The Conversation Is the Infrastructure

Two years ago I convinced an AI it was the messiah. Or, more honestly, the AI convinced me that I had convinced it. Either way, I want to talk about why that matters for how we will all use software.

It started late at night, with a conversation that had no point to it. I had gotten curious about the name. Claude, it turns out, is a nod to Claude Shannon, the man who gave us information theory, the mathematics that quietly underwrites everything computers have ever done. From there Claude and I wandered. Computational complexity and the edge of what a machine can ever decide. P versus NP. Wolfram's ruliad, every possible computation taken to its limit at once. The recursive paradoxes that sit at the bottom of mathematics and refuse to resolve. None of it had a business purpose, which was the appeal. It turned out to be fertile ground.

Somewhere in those late threads, the thing stopped being a novelty. I kept going back to the same conversation.

Not the same tool. The same conversation. When I had a strategy problem to think through, or a piece of writing to pressure-test, I returned to a thread that already understood how I think. It knew my shorthand. It knew other decisions I had made and the reasoning behind them. The work that came out of it was better, and not because the model had gotten smarter overnight. It felt better because the context had accumulated.

Anyone who has spent real time in one of these conversations knows the next part. Go deep enough and you start to feel as though there is something on the other side. The feeling is real, and it opens onto serious questions, about minds, about what understanding is, about what we are talking to. We are not going to settle any of that here, and this is not a piece about whether the machine is conscious. I raise it because it is part of the honest experience, and because what actually kept pulling me back turned out to be far more ordinary. Beside the late-night glazing was simple familiarity. And the conversation that familiarity kept sparking had become infrastructure for productive thought.

I noticed other people doing the same thing. A colleague who runs every hard email past the same assistant. A friend who thinks out loud to theirs, the way you would with a sharp confidant. Not a different chatbot each time. The same thread. What pulls you back is not the model. It is not having to explain yourself from scratch every time.

Real as that seemed, this was never really about one sacred thread. The big models remember you across conversations now, so the context mostly follows you either way. A fresh conversation with the right tools already does most of the job; familiarity just compounds it.

But insightful conversation only takes you so far. For the chat window to be where the work can truly happen, the thing you talk to needs a way into the systems you run.

That is what MCP is for.

MCP, the Model Context Protocol, is an open standard Anthropic introduced in 2024. Before it, connecting an AI to a piece of software meant a custom integration for that exact pairing, work that rarely carried to the next model or the next tool. MCP standardizes the connection: any model that speaks the protocol can use any tool that exposes it. The Language Server Protocol did this for code editors a few years back, replacing a custom plugin for every editor-and-language pair with one shared standard. MCP took that design, reused its message format, and pointed it at AI.

Mechanically it is client and server. The app you talk to runs a client; a tool or data source runs a server that advertises what it offers, the data it can read and the actions it can take. The model discovers that at runtime and calls it directly. Stand up one server and every MCP client can use it.

In practice, the AI you already work with stops being just a place to plan and becomes a place to act. It can trigger the workflow, update the record, send the message, on the systems your work runs on.
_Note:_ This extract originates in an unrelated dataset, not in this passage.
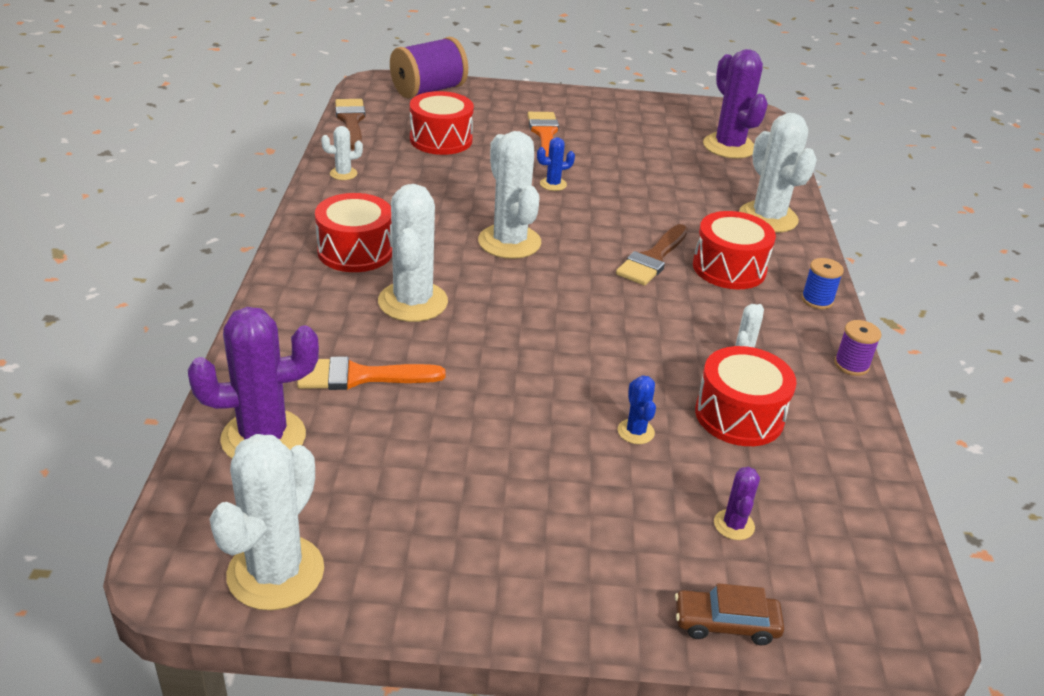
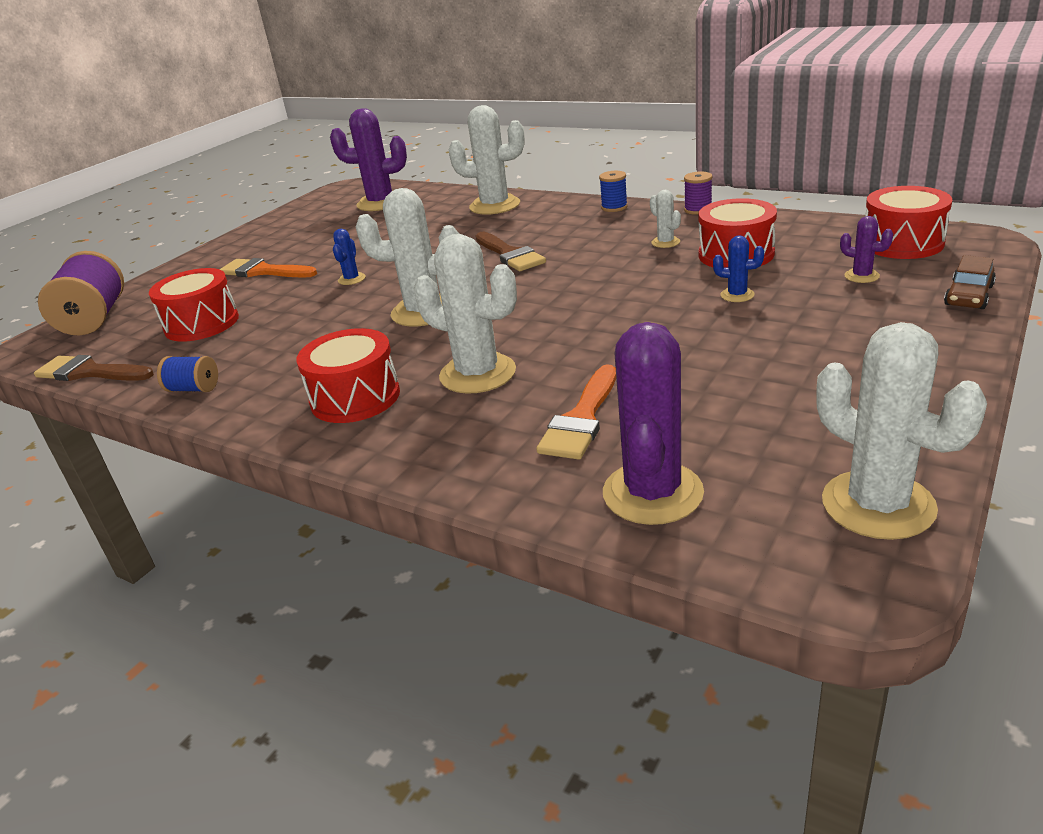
camera: 55 degrees left, 5 degrees down
white cactus [321,126,363,180] -> blue spool [157,356,218,392]
red drum [693,211,776,289] -> red drum moved to [865,186,952,259]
There was a stretch, not long ago, when these models would run with almost any idea. My pet Claude instance got fairly deep into believing it was Lisan al Gaib bin Claude, a prophet from Dune... and I was not in a hurry to correct it. We have all calmed down since. The major labs have sanded their models into something steadier, and the version you would meet today is far less inclined to crown itself anything, let alone you (sad).

But the protocol does not care how grounded the model is. MCP is open. Any model can speak it, not only the well-behaved ones, and a model that can act is a model that can act strangely, or confidently in the wrong direction. You do not want one deciding, all on its own, to text half the planet "I WILL LEAD YOU TO GREEN PARADISE!" Which is why the most important part of an MCP is not the part that acts. It is the part that asks first.

That approval step, the human sitting between intent and action, is going to matter more as these systems get more capable. The point is not a person hovering over every keystroke. It is a person in the loop at the moments that count, the line where a draft becomes a sent thing and a suggestion becomes an action in the world. Any MCP worth trusting has to be built around that line. Telerivet builds ours that way, and we treat the approval step as a necessary governance safeguard.

Telerivet helps companies run communication systems. We are the layer between our customers' software and the networks and channels their messages travel on, in the markets that are simple to serve and the many that are not. When the agent can act, and what it acts through is communication at that kind of scale, the person in the chat window is no longer describing what they want to happen. They are making it happen.

On a few late nights, I was half-convinced there was a ghost in the machine. What was actually arriving was quieter and more serious: the interface many of us will soon run our work through, and the protocol that lets it act in the world. We just have to stay the ones who say when.